Photo de V. Zelensky - Service de presse du Président de l'Ukraine
Le Président ukrainien Volodymyr Zelensky a confirmé, le jeudi 29 janvier 2026, l'instauration d'une trêve énergétique temporaire avec la Fédération de Russie, visant spécifiquement la période de froid hivernal. Cette annonce fait suite à des négociations tenues à Abou Dabi, aux Émirats arabes unis, entre les délégations des deux pays, sous l'égide des États-Unis. M. Zelensky a publiquement exprimé sa gratitude envers le Président américain Donald Trump pour son rôle de médiateur, soulignant que ces démarches ont permis d'assurer la protection de Kyiv et d'autres métropoles ukrainiennes contre les frappes russes durant cette phase critique de températures extrêmes.
Le contexte de cet accord est défini par des conditions météorologiques sévères, avec des prévisions annonçant des températures descendant jusqu'à -30°C dans le sud du pays, rendant la sécurité des infrastructures énergétiques primordiale. Cet arrangement intervient après que Moscou eut rejeté une proposition similaire formulée par le Président Zelensky dès décembre 2025, ce qui révèle la nature circonstancielle de cette cessation des hostilités. Les discussions trilatérales à Abou Dabi, qui se sont déroulées les 23 et 24 janvier 2026, ont également abordé la suspension des attaques ukrainiennes contre les actifs navals russes et les porteurs de missiles de la flotte.
Parallèlement, il est rapporté que Donald Trump avait personnellement sollicité le Président russe Vladimir Poutine pour obtenir une suspension des frappes sur les villes ukrainiennes pendant une semaine en raison du froid intense, à quoi Poutine aurait consenti. Cette médiation présidentielle survient dans un climat où les attaques russes contre les infrastructures énergétiques ont été systématiques, menaçant la vie des civils et nécessitant la mise en place de centres de réchauffement à Kyiv. Le secteur énergétique ukrainien avait d'ailleurs été placé sous « état d'urgence » par Zelensky dès le 14 janvier 2026 à la suite de frappes massives, forçant Kiev à augmenter ses importations d'électricité d'au moins 50% de sa consommation totale pour la saison de chauffage 2025/2026.

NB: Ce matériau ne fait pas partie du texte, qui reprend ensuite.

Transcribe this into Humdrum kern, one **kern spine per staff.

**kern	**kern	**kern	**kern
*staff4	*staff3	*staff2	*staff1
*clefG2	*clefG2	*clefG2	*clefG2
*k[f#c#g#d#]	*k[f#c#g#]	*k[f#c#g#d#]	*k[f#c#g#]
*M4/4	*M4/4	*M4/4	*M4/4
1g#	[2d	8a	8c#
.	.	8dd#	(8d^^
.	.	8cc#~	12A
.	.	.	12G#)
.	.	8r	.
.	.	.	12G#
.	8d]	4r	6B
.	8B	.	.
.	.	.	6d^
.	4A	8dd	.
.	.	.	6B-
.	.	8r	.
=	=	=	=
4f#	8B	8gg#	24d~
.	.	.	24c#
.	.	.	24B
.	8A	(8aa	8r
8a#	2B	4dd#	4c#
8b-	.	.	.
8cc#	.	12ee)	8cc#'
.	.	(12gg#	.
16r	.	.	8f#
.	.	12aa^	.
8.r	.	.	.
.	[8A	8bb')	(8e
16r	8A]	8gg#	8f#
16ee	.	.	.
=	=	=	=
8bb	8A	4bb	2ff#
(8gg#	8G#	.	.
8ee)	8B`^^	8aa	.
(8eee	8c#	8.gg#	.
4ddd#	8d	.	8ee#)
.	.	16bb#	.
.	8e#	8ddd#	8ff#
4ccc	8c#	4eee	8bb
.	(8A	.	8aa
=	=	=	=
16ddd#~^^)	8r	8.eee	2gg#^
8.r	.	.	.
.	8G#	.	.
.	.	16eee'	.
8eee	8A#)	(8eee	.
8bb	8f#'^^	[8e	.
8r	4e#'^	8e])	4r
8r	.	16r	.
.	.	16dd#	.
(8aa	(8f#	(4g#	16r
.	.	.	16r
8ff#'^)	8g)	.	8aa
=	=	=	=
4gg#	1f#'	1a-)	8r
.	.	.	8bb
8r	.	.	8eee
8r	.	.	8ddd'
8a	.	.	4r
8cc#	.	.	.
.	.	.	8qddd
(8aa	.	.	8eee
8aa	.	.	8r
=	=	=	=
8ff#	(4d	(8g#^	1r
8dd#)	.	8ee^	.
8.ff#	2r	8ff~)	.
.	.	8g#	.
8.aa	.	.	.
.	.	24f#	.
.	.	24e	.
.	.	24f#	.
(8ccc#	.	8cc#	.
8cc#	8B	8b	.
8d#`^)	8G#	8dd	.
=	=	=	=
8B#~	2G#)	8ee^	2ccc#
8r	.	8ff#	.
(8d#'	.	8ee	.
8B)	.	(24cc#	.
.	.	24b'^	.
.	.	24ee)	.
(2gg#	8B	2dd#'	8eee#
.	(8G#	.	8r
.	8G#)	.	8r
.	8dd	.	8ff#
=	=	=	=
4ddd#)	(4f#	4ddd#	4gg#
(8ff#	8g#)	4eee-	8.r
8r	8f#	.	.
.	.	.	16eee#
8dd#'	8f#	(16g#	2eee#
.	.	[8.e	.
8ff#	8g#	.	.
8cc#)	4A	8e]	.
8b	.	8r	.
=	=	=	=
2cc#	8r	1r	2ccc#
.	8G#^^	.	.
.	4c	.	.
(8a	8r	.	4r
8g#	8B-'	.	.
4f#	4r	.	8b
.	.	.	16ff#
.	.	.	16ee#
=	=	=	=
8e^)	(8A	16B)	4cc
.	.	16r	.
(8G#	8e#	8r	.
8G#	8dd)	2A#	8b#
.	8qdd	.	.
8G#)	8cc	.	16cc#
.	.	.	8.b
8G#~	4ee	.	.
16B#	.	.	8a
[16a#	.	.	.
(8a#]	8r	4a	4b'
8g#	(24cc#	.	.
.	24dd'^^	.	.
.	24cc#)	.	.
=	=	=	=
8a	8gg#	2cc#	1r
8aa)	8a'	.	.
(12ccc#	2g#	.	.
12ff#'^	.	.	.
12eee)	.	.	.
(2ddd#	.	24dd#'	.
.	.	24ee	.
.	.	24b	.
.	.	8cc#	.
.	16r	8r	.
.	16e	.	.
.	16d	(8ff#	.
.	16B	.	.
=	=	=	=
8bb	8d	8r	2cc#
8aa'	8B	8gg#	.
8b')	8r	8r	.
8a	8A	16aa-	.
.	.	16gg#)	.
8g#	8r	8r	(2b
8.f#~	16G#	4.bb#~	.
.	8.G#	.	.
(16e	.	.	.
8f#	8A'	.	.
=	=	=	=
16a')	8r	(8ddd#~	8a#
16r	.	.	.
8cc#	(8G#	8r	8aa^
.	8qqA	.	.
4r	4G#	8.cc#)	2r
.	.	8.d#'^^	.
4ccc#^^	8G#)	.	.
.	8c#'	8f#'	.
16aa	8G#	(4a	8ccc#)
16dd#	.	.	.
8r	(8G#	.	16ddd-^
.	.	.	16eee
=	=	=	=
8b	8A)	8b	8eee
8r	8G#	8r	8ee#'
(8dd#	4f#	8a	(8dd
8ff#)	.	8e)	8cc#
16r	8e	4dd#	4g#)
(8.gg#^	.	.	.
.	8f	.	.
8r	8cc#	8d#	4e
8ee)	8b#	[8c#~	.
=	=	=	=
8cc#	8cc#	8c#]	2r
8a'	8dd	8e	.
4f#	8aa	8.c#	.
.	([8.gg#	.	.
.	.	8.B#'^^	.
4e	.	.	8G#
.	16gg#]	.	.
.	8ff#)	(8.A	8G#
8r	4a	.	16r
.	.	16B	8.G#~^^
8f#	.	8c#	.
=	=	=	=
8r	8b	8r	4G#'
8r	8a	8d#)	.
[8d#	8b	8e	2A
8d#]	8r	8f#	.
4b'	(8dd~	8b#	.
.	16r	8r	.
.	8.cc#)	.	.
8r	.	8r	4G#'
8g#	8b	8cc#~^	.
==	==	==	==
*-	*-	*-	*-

La confirmation de l'accord par Zelensky est assortie d'une prudence pragmatique, car il a précisé que l'observation effective de cette pause dans les bombardements serait évaluée « dans les jours à venir » en fonction de la situation réelle sur le terrain. Cette réserve est notable, car des autorités ukrainiennes, dont Victoria Strakhova, conseillère au Cabinet du Président, et Konstantin Nemichev, commandant de l'unité « Kraken », avaient fait état, juste avant l'annonce, d'une prétendue interdiction par les Forces armées russes de frapper des cibles en Ukraine à partir de 7 heures du matin le jeudi 29 janvier. De plus, une analyse ukrainienne suggère que la Russie est en phase d'épuisement de ses réserves de missiles de longue portée, citant l'observation de missiles X-101 après le 24 janvier comme élément de preuve.
Le contexte diplomatique reste complexe, les négociations à Abou Dabi se déroulant alors que les discussions portaient principalement sur des concessions territoriales, le contrôle du Donbass demeurant un point de friction majeur. Le Kremlin, par la voix de son porte-parole Dmitri Peskov, a refusé de commenter les développements récents. Cette trêve énergétique représente ainsi une accalmie tactique, dictée par la nécessité de survie face à un hiver rigoureux, plutôt qu'une résolution politique du conflit.